Along the way she stumbles upon another mystery involving an abandoned house which becomes central to the plot. Although there was nothing wrong with the writing I found the book pedestrian and the different fonts to signify the varying time sequences, including the murders in the 1940s, particularly irritating. The mysteries come together well enough, and the characters develop, but once again I wondered who exactly this book was aimed at? I just cannot see teenagers engaging with it at all as there was little to tap into and I think it will struggle to find both a niche and an audience. There wasn’t much on offer here except for some paranormal suspense, which again came across as another book aimed at a female audience. And where was the horror?
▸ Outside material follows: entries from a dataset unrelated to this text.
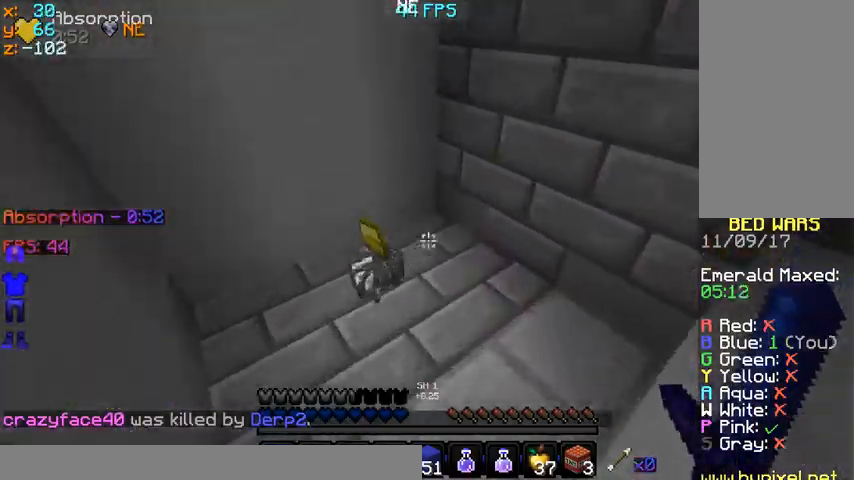
{"keys": ["a", "w"], "mouse": [], "events": [[33, "a", "down"]]}
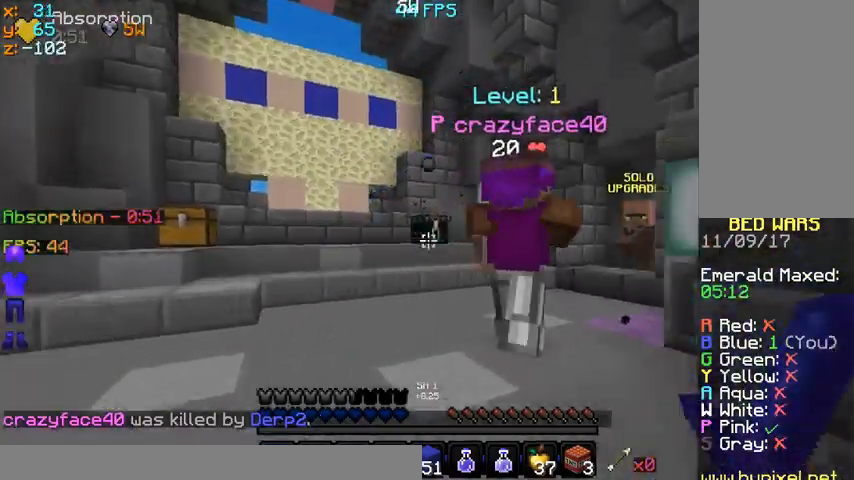
{"keys": ["a", "w"], "mouse": [], "events": [[33, "mouse_left", "down"], [67, "mouse_left", "up"], [167, "mouse_left", "down"], [200, "mouse_left", "up"], [300, "mouse_left", "down"], [333, "mouse_left", "up"], [367, "mouse_left", "down"], [500, "mouse_left", "up"]]}
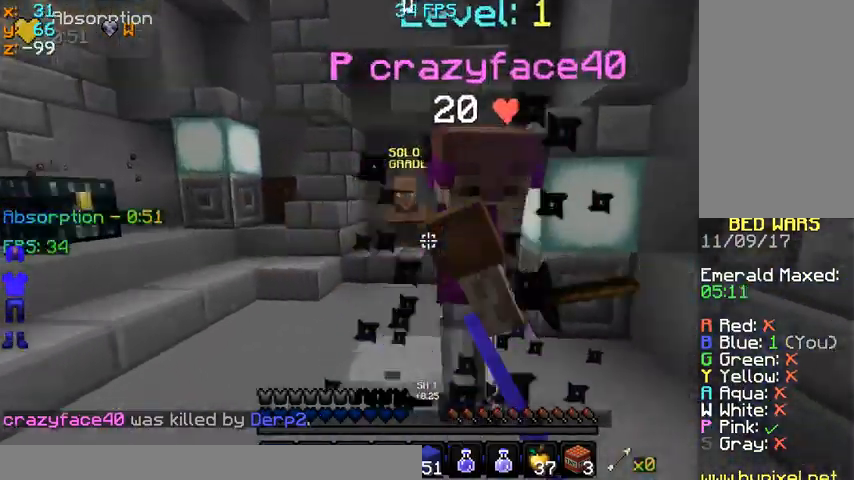
{"keys": ["d"], "mouse": [], "events": [[33, "mouse_left", "down"], [33, "w", "up"], [133, "mouse_left", "up"], [200, "mouse_left", "down"], [300, "d", "down"], [400, "mouse_left", "up"], [433, "mouse_left", "down"], [500, "a", "up"], [500, "mouse_left", "up"]]}
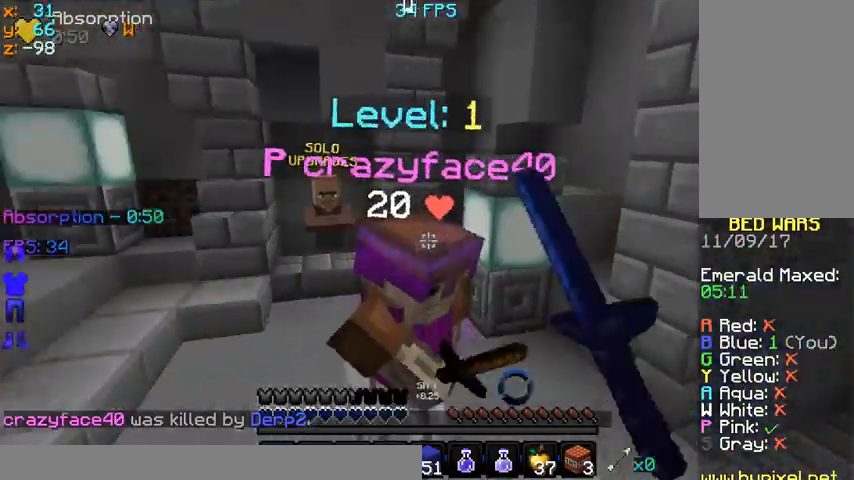
{"keys": ["d"], "mouse": ["left"], "events": [[67, "mouse_left", "down"], [100, "mouse_left", "up"], [167, "mouse_left", "down"], [200, "w", "down"], [233, "mouse_left", "up"], [300, "mouse_left", "down"], [333, "mouse_left", "up"], [400, "mouse_left", "down"], [400, "w", "up"]]}
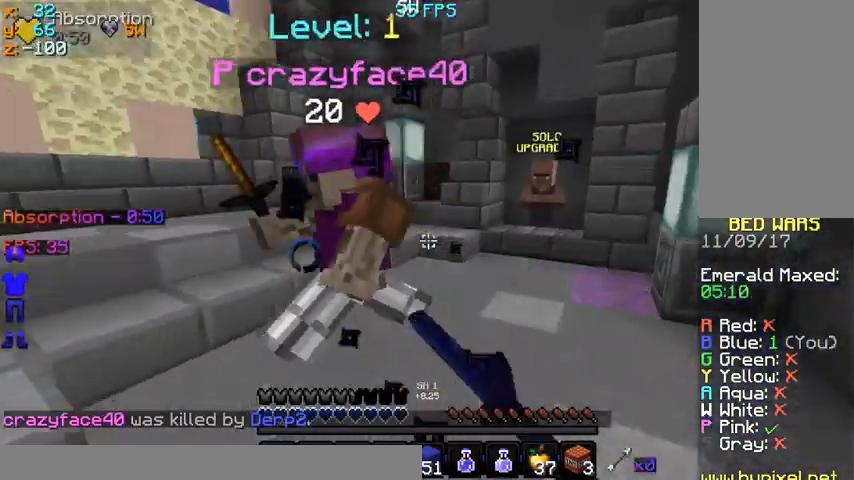
{"keys": ["d", "w"], "mouse": [], "events": [[167, "w", "down"], [333, "mouse_left", "up"]]}
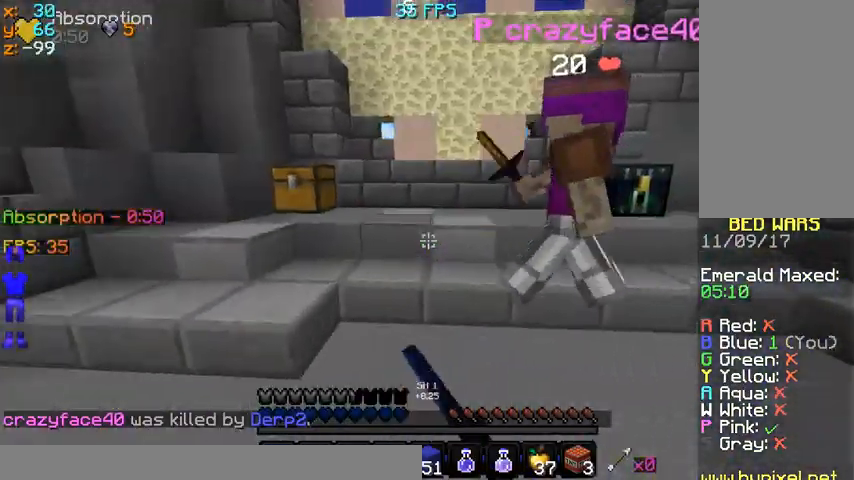
{"keys": ["a"], "mouse": ["left"], "events": [[100, "mouse_left", "down"], [100, "w", "up"], [167, "mouse_left", "up"], [400, "a", "down"], [400, "d", "up"], [400, "mouse_left", "down"]]}
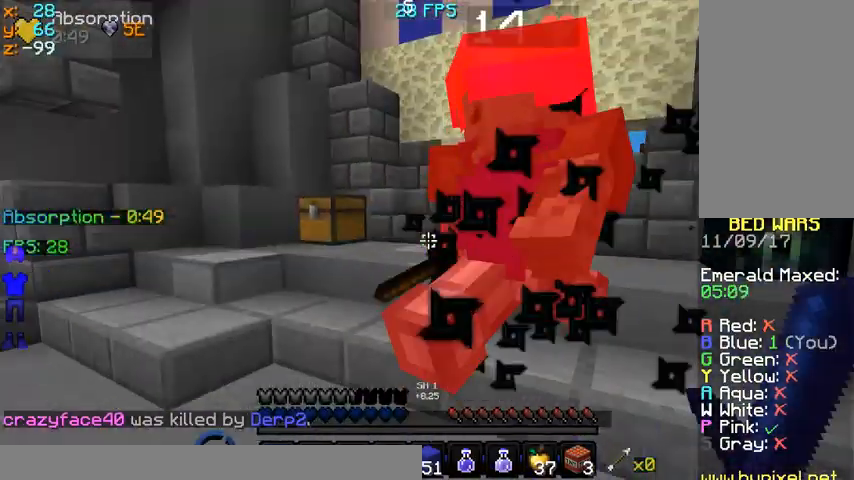
{"keys": ["a", "w"], "mouse": ["left"], "events": [[200, "w", "down"], [400, "mouse_left", "up"], [433, "mouse_left", "down"]]}
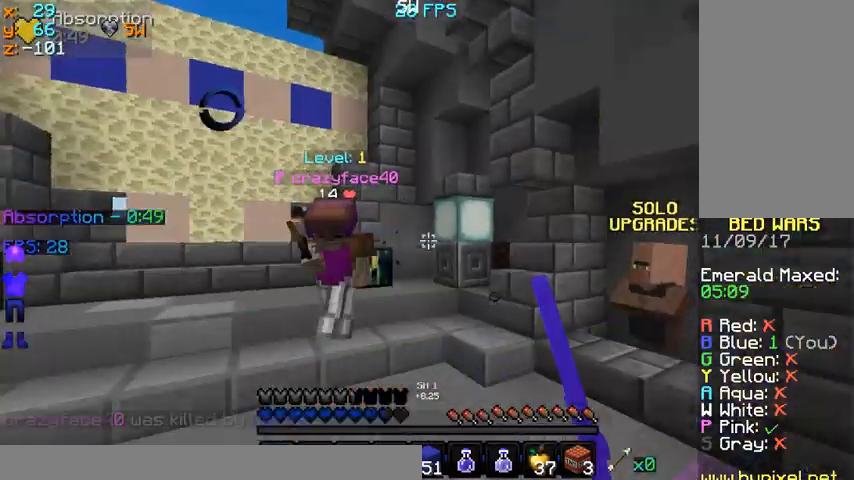
{"keys": ["a", "space", "w"], "mouse": [], "events": [[200, "mouse_left", "up"], [500, "space", "down"]]}
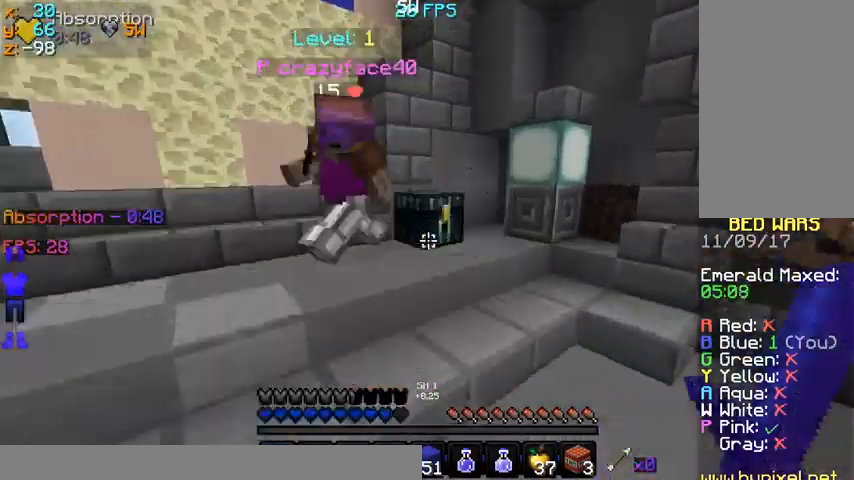
{"keys": ["a", "space"], "mouse": ["left"], "events": [[300, "w", "up"], [367, "mouse_left", "down"], [433, "mouse_left", "up"], [500, "mouse_left", "down"]]}
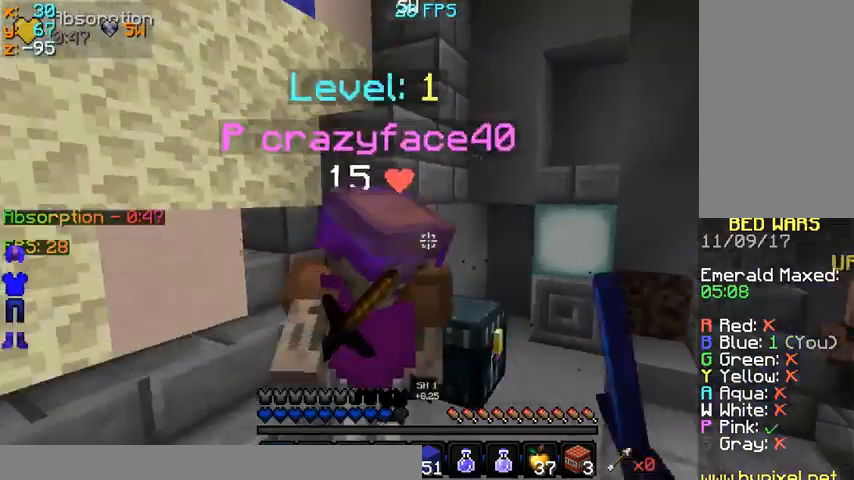
{"keys": ["d", "space"], "mouse": ["left"], "events": [[233, "a", "up"], [233, "mouse_left", "up"], [267, "mouse_left", "down"], [333, "mouse_left", "up"], [367, "d", "down"], [400, "mouse_left", "down"]]}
I must have missed it.
I’m not going to bother going into the voting procedures of the HWA, but as one of the few people likely to have read all five books, there is only one winner, Amy Lukavics with her grisly tale of a family in crisis, with cannibalism, dodgy soup, killer teenagers and life after death. Proper horror. Bring it on.
The YA Stoker Award deserves a real bone-cruncher as its winner and the Ginger Nuts of Horror hope Amy picks up the big one. And what of my own school library? “The Ravenous” is already featured on my recommended list, “The Last Harvest” might find an audience, but I would struggle to know who to recommend the other three books to and recommending books is a crucial part of my job.